_Task_.
Two lines in the listing below mark the span: one contains "마법의 매력을 지닌 Huda Beauty" and one contains "und effizienten Verwaltung". Reproduce both of them and everything between, exactly.

_Data excerpts_.
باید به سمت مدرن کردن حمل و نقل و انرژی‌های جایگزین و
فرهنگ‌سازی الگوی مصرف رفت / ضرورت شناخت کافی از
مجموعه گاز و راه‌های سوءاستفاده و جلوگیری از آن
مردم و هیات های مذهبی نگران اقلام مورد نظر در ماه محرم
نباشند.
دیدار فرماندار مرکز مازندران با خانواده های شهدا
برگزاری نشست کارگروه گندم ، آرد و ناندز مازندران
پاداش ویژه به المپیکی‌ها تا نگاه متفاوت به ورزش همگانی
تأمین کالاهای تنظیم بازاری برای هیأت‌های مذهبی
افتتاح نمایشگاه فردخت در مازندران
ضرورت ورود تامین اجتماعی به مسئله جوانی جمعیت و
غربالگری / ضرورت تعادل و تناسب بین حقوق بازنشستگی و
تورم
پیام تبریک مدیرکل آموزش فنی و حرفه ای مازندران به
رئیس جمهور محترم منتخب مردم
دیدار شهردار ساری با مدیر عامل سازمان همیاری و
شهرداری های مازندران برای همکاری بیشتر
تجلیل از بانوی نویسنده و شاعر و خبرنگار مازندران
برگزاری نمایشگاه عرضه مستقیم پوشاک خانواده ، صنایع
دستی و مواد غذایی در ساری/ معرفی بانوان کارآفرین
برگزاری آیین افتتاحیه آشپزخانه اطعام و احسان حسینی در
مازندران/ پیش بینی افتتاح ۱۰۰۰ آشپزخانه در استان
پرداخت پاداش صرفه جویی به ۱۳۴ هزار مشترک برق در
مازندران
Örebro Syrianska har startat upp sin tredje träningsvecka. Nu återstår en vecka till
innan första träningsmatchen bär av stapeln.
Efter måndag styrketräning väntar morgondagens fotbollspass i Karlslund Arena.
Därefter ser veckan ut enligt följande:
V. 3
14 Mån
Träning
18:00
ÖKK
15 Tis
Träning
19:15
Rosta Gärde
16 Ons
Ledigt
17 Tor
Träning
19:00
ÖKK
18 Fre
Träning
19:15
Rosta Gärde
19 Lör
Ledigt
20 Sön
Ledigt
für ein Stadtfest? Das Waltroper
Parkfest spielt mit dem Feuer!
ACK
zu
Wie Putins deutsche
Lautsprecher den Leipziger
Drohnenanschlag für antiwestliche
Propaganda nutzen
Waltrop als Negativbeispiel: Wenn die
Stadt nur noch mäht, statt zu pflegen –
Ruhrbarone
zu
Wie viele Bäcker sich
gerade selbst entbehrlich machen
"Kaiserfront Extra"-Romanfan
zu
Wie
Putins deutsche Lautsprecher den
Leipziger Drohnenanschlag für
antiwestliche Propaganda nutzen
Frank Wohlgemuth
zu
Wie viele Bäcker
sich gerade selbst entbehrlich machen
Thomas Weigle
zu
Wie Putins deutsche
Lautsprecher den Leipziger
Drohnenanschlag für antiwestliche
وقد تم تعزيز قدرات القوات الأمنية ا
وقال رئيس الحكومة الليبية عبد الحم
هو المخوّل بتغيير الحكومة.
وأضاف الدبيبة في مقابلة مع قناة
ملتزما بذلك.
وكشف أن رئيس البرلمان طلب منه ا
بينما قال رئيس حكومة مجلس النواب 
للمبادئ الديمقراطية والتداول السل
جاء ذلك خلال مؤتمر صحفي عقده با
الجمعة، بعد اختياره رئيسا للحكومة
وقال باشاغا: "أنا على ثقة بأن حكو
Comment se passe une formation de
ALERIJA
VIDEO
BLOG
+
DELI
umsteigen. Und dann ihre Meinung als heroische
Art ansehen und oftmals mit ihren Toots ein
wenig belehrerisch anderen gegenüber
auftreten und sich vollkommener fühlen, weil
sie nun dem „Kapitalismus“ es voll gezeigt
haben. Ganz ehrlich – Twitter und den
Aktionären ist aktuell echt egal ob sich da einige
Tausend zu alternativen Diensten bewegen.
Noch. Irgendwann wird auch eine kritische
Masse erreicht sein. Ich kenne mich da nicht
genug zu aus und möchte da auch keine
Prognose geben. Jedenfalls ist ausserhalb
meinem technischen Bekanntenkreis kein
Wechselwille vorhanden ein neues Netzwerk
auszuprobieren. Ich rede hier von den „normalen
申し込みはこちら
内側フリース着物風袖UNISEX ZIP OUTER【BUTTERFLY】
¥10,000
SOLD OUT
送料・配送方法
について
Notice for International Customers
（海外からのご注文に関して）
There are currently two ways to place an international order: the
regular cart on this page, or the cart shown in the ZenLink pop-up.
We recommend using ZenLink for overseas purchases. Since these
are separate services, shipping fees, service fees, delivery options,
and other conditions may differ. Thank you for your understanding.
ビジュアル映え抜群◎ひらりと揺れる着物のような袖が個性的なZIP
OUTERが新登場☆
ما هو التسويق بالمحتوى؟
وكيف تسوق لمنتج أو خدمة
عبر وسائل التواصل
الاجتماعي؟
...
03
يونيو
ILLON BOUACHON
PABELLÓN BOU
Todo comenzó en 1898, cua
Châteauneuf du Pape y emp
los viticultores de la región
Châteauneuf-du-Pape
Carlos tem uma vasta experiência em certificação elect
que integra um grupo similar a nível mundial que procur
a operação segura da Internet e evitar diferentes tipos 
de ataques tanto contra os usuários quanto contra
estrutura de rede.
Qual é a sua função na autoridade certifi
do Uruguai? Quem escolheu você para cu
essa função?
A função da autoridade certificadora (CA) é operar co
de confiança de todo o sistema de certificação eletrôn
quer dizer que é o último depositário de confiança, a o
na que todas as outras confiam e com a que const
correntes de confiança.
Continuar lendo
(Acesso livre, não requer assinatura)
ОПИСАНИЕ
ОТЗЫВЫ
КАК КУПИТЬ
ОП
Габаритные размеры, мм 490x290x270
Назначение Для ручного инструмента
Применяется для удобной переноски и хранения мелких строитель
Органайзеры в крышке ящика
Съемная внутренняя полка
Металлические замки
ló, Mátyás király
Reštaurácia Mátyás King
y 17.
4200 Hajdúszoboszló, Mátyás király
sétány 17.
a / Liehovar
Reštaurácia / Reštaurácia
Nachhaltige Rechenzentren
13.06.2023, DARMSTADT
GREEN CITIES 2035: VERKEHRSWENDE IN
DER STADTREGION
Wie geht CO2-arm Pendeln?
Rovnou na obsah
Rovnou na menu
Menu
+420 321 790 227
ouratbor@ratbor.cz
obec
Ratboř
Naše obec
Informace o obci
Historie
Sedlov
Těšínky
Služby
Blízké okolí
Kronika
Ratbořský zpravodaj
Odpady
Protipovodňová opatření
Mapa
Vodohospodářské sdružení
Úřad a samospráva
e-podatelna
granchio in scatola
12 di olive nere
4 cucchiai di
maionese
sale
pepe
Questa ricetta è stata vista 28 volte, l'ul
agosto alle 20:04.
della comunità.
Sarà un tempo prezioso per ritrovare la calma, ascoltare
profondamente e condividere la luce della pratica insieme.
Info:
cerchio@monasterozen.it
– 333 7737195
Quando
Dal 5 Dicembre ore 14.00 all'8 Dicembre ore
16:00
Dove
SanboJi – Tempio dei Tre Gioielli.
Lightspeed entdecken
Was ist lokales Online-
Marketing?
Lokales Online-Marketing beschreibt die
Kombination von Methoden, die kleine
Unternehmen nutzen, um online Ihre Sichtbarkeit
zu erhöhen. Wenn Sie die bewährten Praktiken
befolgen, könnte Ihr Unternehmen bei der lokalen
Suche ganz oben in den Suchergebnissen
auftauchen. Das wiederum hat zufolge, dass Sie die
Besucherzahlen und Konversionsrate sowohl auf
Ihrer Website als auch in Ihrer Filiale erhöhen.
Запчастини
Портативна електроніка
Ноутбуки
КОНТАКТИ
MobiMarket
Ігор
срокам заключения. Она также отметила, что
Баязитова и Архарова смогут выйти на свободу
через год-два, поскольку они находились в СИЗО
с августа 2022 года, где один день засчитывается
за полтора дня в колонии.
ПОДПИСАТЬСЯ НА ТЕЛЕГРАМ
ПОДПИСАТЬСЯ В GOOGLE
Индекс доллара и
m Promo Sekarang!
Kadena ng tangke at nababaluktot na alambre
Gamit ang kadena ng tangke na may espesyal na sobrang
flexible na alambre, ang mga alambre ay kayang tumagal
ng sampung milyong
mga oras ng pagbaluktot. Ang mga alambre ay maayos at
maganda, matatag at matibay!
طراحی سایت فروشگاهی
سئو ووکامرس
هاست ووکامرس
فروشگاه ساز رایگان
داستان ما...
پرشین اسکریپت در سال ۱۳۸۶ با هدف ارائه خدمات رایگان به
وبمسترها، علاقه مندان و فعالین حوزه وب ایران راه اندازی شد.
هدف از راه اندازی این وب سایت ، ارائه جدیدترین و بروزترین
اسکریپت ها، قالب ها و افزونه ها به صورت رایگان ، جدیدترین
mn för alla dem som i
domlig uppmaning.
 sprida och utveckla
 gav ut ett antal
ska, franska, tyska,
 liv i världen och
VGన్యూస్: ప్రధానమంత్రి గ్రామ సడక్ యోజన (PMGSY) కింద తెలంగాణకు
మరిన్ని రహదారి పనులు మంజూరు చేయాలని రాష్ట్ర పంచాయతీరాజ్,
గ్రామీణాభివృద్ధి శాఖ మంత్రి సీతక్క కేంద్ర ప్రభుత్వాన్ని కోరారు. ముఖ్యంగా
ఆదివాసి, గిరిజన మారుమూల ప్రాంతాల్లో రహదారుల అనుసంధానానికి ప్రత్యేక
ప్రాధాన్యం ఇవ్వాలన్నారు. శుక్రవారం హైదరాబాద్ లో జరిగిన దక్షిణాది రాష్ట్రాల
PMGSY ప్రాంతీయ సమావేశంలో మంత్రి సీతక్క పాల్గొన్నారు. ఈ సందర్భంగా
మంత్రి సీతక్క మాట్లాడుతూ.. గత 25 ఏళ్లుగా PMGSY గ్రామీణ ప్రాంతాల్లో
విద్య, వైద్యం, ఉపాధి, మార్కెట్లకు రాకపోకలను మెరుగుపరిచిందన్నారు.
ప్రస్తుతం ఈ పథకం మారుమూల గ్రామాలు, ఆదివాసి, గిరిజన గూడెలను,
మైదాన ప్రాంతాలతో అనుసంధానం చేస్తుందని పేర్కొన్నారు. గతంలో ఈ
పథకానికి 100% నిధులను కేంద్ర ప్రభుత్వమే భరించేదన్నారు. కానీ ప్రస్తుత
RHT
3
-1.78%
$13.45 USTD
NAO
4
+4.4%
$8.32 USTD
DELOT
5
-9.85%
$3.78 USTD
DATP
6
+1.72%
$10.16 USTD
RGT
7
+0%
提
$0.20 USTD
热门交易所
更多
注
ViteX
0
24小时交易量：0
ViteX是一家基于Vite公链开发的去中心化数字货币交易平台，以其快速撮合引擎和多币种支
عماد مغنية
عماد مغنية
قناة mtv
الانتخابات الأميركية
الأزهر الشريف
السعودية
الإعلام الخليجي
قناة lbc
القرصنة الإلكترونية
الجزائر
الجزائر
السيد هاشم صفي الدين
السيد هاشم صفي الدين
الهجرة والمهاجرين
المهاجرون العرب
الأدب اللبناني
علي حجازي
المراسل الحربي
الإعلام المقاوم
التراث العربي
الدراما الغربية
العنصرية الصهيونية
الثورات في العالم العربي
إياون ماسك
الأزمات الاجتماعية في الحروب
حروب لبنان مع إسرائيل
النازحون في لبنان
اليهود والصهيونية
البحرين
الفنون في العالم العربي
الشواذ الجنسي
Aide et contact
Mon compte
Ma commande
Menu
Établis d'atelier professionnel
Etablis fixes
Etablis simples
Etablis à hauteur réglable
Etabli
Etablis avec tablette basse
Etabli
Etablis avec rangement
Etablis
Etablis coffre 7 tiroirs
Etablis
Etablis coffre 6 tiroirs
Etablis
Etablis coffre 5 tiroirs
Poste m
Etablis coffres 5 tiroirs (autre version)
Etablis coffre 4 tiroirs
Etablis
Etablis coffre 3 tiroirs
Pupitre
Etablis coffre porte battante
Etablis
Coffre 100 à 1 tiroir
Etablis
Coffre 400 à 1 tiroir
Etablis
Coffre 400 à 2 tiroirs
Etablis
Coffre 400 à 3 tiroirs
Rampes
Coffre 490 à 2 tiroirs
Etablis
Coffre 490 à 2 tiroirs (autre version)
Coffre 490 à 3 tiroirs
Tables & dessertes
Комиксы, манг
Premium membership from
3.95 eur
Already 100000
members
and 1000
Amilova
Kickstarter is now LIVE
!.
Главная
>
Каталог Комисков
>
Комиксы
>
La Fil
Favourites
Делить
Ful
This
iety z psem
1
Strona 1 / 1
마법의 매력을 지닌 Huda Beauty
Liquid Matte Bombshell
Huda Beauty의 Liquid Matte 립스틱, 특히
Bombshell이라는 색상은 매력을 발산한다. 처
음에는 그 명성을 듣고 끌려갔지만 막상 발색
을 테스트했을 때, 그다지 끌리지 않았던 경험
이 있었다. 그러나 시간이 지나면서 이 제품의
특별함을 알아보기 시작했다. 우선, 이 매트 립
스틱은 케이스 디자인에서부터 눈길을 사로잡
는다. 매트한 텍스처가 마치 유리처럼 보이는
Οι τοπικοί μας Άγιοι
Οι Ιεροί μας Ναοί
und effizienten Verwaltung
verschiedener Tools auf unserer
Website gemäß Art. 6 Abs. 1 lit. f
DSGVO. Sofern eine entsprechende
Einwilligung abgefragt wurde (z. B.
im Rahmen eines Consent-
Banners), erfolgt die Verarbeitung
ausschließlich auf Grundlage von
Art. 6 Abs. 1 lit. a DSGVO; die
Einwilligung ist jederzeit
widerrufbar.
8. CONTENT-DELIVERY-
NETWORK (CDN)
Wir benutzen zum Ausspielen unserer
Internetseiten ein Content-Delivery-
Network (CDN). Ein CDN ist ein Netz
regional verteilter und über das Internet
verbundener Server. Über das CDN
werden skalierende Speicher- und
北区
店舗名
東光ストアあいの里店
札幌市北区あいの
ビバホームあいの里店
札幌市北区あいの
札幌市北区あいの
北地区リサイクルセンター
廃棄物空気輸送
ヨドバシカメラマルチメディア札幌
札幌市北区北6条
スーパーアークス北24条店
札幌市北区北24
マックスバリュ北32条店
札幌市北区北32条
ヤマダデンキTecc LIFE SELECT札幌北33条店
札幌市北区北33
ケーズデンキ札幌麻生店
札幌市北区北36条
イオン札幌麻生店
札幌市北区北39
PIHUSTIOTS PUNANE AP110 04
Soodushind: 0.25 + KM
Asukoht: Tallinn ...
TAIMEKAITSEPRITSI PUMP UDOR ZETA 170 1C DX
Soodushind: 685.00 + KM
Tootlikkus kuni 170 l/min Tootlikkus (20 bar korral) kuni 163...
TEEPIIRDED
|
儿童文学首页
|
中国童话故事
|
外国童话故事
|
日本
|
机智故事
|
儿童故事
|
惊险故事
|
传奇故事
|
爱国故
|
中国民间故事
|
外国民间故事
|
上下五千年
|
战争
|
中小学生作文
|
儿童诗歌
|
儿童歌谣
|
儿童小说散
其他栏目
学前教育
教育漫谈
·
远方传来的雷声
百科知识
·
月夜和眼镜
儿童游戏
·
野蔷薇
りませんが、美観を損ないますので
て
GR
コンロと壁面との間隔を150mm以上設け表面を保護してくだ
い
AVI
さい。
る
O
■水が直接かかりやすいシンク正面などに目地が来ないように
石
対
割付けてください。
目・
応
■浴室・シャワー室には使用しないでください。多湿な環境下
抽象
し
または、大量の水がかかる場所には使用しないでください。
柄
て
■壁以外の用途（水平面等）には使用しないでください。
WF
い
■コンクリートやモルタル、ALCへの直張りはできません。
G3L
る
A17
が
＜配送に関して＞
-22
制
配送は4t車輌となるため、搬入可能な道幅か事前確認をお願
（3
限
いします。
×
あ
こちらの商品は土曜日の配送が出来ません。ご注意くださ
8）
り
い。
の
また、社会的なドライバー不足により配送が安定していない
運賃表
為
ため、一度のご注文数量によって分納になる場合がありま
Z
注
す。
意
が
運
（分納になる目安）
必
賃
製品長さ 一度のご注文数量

_Written response_.
마법의 매력을 지닌 Huda Beauty
Liquid Matte Bombshell
Huda Beauty의 Liquid Matte 립스틱, 특히
Bombshell이라는 색상은 매력을 발산한다. 처
음에는 그 명성을 듣고 끌려갔지만 막상 발색
을 테스트했을 때, 그다지 끌리지 않았던 경험
이 있었다. 그러나 시간이 지나면서 이 제품의
특별함을 알아보기 시작했다. 우선, 이 매트 립
스틱은 케이스 디자인에서부터 눈길을 사로잡
는다. 매트한 텍스처가 마치 유리처럼 보이는
Οι τοπικοί μας Άγιοι
Οι Ιεροί μας Ναοί
und effizienten Verwaltung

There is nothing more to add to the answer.